* Task to carry out: Can you set down, word for word, the stretch of rows from the line containing "and business investments." through the line containing "and economic slowdown.", with both of those lines included?

* Supplied material:

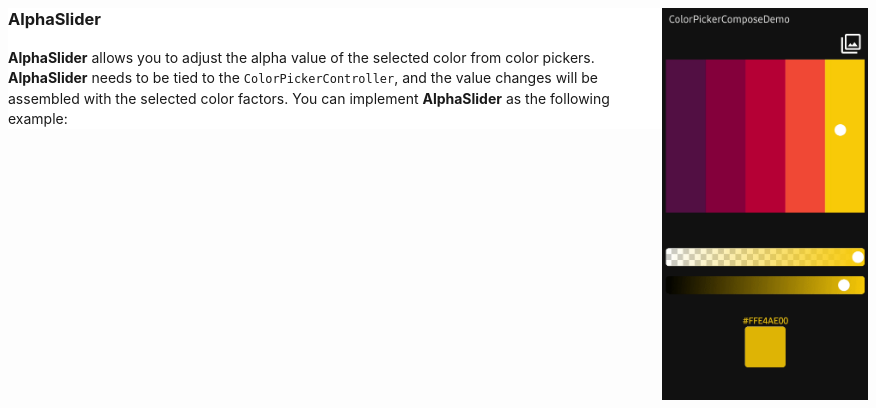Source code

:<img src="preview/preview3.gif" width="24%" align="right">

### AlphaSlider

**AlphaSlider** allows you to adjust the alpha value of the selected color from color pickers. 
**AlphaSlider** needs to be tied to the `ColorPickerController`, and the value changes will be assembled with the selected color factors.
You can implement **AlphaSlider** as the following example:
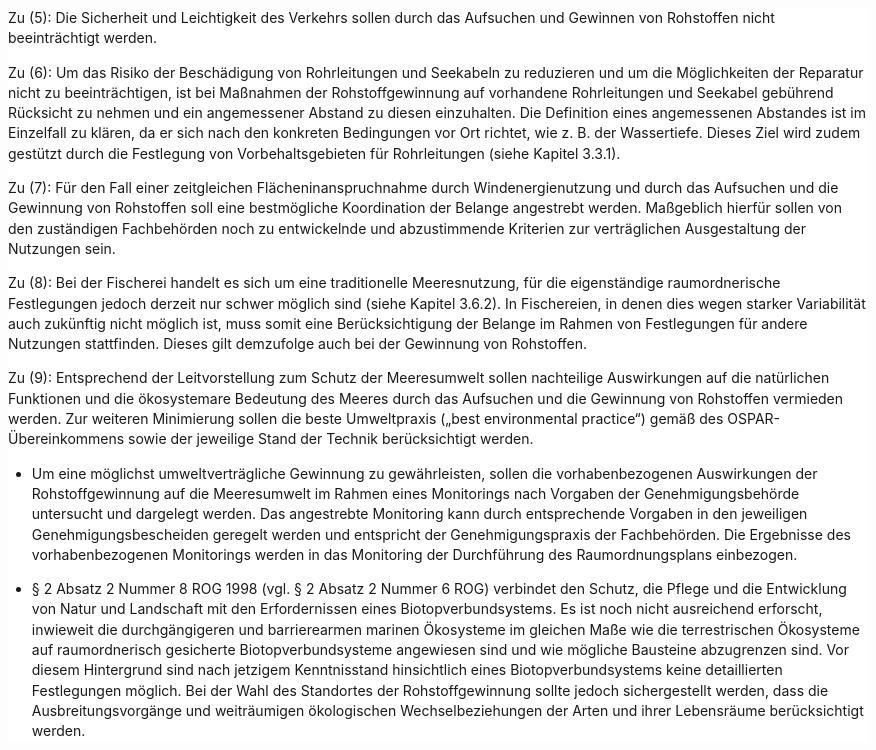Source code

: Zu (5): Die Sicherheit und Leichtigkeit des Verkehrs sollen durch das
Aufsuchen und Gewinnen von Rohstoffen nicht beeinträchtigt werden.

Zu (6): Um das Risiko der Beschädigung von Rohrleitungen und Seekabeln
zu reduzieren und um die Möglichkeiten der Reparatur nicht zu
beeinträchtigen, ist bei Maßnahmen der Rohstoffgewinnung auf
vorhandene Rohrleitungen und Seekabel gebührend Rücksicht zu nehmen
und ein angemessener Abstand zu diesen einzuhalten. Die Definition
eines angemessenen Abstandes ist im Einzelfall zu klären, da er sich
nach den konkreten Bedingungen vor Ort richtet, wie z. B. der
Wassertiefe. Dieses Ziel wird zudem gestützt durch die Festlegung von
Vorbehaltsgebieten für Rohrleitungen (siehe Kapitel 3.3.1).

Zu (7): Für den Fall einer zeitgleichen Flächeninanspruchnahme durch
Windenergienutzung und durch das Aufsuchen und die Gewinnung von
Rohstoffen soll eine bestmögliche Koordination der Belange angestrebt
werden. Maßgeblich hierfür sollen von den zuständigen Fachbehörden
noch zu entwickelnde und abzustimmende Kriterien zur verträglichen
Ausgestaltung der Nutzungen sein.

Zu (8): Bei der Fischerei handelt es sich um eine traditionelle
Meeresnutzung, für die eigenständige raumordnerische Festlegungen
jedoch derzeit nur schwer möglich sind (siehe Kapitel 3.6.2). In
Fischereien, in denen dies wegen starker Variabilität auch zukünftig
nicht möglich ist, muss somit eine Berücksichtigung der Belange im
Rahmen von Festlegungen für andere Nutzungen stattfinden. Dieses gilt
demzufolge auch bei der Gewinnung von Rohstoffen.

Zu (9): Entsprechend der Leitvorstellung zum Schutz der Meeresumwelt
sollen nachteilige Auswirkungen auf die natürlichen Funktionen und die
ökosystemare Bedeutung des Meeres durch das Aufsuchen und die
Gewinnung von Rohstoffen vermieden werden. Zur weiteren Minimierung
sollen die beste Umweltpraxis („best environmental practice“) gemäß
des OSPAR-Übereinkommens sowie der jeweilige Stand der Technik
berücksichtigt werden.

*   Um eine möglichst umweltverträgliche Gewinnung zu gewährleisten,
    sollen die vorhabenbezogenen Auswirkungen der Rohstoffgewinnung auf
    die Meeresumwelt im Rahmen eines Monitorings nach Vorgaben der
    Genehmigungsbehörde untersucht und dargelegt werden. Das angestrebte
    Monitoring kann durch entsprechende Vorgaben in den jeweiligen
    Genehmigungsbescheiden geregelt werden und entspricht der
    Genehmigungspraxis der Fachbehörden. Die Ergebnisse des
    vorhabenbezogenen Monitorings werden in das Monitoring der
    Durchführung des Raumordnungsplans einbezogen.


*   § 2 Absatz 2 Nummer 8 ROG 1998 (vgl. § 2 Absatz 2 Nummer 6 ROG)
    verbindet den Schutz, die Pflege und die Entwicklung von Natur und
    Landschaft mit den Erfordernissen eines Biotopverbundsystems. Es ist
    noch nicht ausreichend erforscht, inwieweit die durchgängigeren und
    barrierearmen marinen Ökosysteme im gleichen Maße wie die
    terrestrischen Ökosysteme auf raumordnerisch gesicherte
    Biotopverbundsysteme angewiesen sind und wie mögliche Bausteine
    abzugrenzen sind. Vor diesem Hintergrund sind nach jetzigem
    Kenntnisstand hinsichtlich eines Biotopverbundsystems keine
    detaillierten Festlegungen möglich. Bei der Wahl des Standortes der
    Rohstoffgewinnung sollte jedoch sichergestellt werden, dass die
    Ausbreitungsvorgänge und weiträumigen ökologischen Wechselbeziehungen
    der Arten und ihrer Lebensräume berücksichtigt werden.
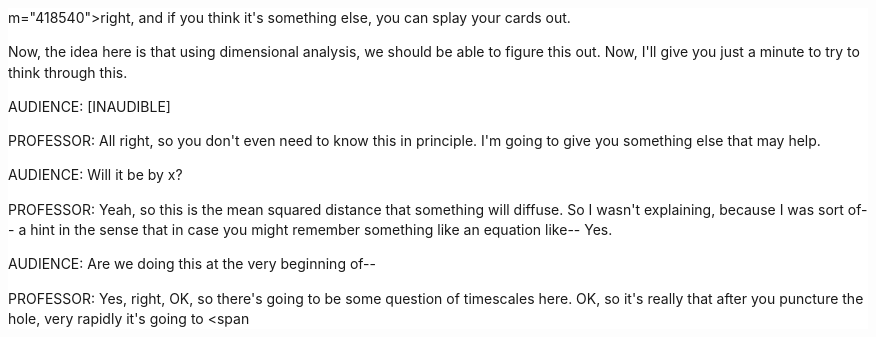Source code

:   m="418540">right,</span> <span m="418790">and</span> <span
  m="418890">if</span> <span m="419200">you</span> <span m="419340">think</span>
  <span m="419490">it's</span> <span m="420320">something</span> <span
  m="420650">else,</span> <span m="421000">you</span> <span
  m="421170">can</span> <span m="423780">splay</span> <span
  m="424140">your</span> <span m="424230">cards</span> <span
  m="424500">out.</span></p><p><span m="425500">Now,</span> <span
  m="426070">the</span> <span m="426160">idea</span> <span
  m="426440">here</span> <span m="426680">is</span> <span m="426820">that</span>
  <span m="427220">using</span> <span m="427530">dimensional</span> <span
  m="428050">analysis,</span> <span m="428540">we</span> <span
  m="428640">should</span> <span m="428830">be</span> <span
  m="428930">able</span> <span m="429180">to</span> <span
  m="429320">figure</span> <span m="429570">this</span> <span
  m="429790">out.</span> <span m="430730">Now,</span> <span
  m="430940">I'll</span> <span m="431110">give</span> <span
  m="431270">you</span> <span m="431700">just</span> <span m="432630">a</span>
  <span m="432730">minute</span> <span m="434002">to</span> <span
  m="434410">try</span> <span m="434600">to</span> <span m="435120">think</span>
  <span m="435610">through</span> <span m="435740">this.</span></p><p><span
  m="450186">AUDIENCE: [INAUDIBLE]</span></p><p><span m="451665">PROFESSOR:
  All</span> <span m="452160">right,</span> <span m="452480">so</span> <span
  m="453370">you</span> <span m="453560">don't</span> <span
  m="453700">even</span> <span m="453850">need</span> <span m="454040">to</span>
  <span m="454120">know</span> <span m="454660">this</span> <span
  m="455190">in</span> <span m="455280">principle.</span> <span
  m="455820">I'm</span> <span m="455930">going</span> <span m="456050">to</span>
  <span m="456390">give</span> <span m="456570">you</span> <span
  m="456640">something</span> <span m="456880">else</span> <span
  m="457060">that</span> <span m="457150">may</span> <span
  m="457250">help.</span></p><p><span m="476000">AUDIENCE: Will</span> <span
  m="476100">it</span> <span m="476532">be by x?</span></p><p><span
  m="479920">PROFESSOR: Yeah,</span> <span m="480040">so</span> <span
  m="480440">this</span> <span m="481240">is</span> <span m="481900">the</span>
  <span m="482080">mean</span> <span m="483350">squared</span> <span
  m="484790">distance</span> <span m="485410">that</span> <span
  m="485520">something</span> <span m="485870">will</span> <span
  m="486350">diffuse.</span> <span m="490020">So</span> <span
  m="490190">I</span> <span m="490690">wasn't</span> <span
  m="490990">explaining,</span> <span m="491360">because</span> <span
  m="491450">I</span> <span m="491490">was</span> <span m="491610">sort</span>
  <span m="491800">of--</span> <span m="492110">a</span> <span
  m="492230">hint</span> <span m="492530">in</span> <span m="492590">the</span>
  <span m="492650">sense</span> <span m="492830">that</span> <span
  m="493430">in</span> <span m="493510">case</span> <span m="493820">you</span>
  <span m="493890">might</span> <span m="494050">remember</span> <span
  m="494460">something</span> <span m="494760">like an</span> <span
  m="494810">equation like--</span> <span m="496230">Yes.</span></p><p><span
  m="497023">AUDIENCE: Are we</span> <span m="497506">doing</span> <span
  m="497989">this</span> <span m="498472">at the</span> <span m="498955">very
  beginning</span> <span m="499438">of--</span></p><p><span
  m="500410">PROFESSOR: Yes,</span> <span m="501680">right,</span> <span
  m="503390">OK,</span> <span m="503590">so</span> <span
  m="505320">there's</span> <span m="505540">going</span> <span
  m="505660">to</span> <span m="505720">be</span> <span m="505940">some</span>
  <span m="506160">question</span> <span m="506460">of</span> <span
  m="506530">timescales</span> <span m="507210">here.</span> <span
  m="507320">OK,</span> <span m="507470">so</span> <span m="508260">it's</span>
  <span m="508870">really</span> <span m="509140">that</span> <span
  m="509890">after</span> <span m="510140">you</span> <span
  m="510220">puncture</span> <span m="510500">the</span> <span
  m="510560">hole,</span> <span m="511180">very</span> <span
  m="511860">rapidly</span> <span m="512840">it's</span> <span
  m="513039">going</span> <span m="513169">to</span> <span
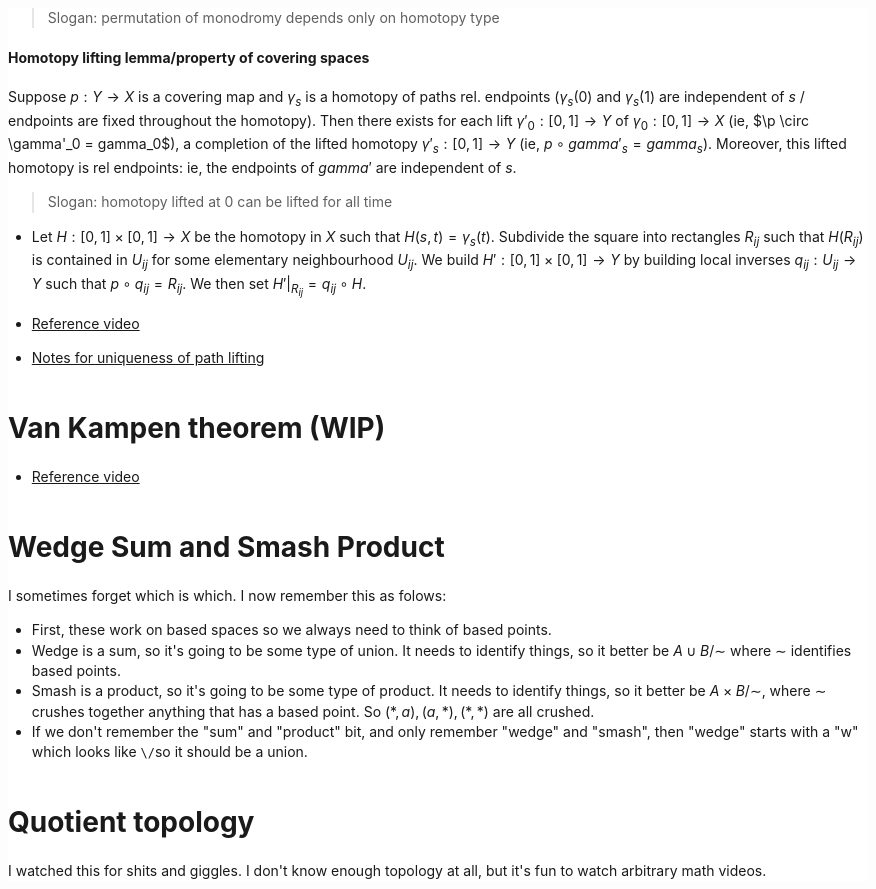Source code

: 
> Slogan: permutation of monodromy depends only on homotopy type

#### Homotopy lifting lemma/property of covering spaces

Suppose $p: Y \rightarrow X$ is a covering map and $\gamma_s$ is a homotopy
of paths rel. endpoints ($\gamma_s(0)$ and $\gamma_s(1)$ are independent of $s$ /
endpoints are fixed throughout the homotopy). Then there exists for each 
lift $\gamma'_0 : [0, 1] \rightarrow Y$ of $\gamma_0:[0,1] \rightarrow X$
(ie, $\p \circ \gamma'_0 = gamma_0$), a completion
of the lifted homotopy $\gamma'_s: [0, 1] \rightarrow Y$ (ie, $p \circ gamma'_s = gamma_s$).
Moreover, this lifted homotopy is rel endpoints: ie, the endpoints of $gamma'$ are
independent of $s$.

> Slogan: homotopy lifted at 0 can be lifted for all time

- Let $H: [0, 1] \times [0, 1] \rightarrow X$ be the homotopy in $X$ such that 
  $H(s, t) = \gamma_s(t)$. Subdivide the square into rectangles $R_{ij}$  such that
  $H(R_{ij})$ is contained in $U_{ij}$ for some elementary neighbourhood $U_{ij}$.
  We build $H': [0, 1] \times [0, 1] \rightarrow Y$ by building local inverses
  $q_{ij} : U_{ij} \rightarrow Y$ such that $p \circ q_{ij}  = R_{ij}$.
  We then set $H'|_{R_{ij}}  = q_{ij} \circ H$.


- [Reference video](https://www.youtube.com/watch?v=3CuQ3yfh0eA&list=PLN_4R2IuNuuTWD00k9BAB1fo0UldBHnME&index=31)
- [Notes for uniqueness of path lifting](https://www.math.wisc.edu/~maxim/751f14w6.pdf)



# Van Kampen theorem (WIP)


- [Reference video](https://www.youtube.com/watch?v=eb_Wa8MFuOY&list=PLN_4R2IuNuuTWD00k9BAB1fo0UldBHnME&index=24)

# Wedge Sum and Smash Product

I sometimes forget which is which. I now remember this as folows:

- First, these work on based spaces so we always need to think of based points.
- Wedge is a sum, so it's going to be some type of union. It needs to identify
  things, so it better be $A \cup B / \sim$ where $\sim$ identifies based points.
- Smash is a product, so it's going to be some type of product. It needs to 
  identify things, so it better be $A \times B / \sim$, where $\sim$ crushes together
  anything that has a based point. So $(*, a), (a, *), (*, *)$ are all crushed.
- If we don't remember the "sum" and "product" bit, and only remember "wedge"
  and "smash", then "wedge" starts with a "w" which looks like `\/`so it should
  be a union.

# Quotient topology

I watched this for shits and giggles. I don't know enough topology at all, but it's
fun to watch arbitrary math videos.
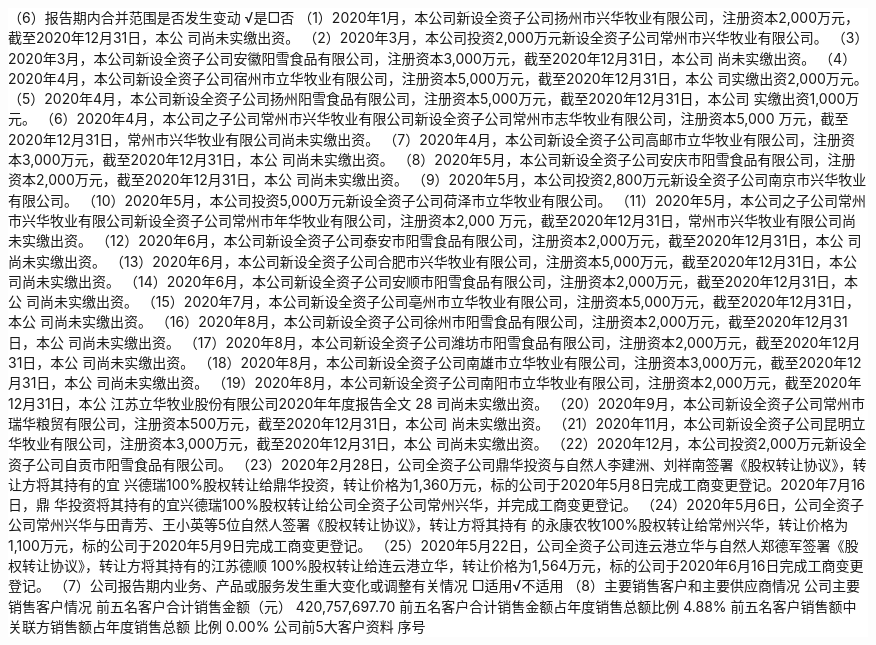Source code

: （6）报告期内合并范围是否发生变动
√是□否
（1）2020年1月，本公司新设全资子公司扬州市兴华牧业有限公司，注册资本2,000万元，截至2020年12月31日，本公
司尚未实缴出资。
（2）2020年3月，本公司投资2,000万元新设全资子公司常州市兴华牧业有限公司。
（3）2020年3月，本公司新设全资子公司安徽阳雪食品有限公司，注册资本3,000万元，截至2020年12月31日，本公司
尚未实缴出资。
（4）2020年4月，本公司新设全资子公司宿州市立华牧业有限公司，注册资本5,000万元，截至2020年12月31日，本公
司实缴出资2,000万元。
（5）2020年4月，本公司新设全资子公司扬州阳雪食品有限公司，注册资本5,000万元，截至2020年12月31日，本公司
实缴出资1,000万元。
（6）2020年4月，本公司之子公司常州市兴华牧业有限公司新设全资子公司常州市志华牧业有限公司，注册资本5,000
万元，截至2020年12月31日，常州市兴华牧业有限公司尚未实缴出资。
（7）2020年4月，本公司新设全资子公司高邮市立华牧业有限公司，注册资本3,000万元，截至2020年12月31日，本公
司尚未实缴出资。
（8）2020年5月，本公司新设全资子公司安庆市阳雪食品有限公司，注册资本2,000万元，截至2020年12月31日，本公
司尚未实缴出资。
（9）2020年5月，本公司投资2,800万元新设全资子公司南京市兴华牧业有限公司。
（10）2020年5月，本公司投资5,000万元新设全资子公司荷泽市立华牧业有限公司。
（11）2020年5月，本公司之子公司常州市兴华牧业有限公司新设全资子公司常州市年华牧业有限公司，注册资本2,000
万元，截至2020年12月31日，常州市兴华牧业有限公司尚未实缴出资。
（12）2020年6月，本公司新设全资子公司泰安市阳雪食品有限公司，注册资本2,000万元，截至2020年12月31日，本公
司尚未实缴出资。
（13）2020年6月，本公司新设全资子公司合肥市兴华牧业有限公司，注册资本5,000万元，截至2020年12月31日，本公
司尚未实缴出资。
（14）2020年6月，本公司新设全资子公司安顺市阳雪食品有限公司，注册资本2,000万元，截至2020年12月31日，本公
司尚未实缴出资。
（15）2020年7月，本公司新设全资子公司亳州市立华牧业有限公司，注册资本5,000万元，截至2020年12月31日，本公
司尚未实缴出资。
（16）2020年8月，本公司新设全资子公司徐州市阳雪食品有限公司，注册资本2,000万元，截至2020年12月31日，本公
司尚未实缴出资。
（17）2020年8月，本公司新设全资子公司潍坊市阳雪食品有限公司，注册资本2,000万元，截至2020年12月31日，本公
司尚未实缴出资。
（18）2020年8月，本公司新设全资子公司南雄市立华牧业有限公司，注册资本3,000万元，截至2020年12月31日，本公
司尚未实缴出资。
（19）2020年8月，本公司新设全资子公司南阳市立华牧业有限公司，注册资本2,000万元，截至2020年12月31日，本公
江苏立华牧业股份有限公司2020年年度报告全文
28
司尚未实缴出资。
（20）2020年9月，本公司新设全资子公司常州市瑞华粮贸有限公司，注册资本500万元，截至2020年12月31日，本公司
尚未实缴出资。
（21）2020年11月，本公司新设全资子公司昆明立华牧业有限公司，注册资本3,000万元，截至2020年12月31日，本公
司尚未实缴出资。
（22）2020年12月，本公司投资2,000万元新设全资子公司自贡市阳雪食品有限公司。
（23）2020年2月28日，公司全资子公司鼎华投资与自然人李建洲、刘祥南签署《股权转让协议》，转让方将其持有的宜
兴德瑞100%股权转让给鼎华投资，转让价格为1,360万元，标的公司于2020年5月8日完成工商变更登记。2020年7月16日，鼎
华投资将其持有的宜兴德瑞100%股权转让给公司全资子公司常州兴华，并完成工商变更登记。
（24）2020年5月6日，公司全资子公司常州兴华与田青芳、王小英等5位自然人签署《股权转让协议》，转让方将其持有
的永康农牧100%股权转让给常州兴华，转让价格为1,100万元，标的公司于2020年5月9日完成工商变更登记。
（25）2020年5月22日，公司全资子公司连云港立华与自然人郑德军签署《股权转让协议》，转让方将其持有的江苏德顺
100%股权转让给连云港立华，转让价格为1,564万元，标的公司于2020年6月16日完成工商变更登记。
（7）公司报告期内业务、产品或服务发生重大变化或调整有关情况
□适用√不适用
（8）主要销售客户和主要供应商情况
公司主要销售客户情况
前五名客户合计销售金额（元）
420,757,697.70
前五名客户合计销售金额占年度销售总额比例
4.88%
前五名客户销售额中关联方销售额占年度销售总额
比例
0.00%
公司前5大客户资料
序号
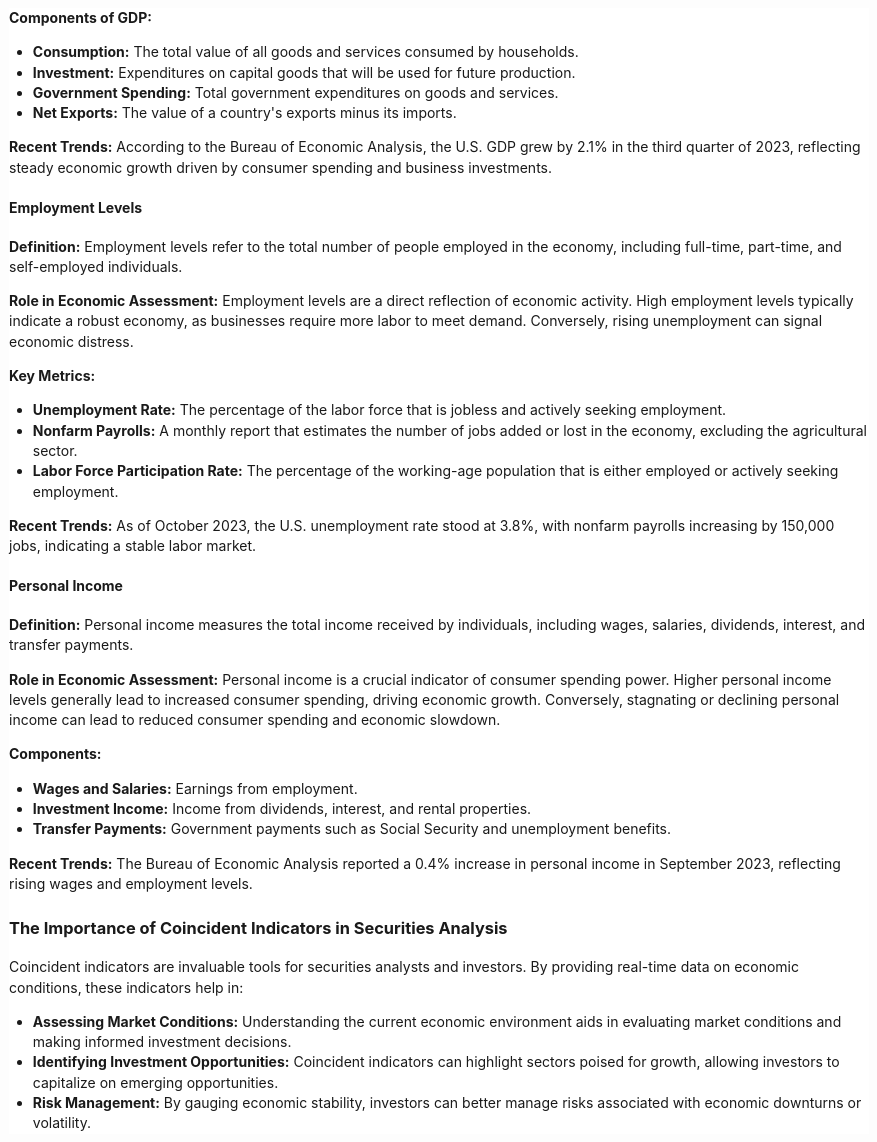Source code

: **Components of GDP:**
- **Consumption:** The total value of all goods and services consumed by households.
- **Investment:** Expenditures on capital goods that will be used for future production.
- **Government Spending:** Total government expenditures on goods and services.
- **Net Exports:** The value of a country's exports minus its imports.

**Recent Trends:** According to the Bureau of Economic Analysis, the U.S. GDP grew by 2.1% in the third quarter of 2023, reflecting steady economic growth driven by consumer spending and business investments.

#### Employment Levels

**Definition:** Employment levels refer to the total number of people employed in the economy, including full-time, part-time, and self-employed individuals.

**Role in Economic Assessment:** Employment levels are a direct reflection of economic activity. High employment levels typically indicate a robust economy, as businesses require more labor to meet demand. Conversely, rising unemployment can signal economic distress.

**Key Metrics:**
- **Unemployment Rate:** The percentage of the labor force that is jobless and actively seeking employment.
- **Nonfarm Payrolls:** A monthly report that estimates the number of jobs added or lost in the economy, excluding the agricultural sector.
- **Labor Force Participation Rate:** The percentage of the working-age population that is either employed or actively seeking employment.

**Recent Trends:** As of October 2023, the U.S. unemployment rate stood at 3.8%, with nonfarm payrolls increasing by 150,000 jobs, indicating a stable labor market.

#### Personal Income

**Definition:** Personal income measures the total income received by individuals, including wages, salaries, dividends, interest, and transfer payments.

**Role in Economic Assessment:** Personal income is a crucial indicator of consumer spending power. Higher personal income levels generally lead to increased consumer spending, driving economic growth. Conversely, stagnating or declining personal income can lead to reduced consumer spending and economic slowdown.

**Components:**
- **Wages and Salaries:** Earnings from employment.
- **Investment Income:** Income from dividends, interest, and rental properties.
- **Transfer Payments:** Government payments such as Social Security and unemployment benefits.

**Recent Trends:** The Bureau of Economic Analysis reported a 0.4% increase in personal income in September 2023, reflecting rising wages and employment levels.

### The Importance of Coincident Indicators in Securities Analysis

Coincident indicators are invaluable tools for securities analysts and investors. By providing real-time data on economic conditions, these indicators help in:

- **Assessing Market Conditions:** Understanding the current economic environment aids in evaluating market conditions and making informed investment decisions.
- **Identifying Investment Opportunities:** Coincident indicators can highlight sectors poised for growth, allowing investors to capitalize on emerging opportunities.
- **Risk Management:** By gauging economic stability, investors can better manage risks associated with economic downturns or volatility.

* Response to the exercise:
**Recent Trends:** According to the Bureau of Economic Analysis, the U.S. GDP grew by 2.1% in the third quarter of 2023, reflecting steady economic growth driven by consumer spending and business investments.

#### Employment Levels

**Definition:** Employment levels refer to the total number of people employed in the economy, including full-time, part-time, and self-employed individuals.

**Role in Economic Assessment:** Employment levels are a direct reflection of economic activity. High employment levels typically indicate a robust economy, as businesses require more labor to meet demand. Conversely, rising unemployment can signal economic distress.

**Key Metrics:**
- **Unemployment Rate:** The percentage of the labor force that is jobless and actively seeking employment.
- **Nonfarm Payrolls:** A monthly report that estimates the number of jobs added or lost in the economy, excluding the agricultural sector.
- **Labor Force Participation Rate:** The percentage of the working-age population that is either employed or actively seeking employment.

**Recent Trends:** As of October 2023, the U.S. unemployment rate stood at 3.8%, with nonfarm payrolls increasing by 150,000 jobs, indicating a stable labor market.

#### Personal Income

**Definition:** Personal income measures the total income received by individuals, including wages, salaries, dividends, interest, and transfer payments.

**Role in Economic Assessment:** Personal income is a crucial indicator of consumer spending power. Higher personal income levels generally lead to increased consumer spending, driving economic growth. Conversely, stagnating or declining personal income can lead to reduced consumer spending and economic slowdown.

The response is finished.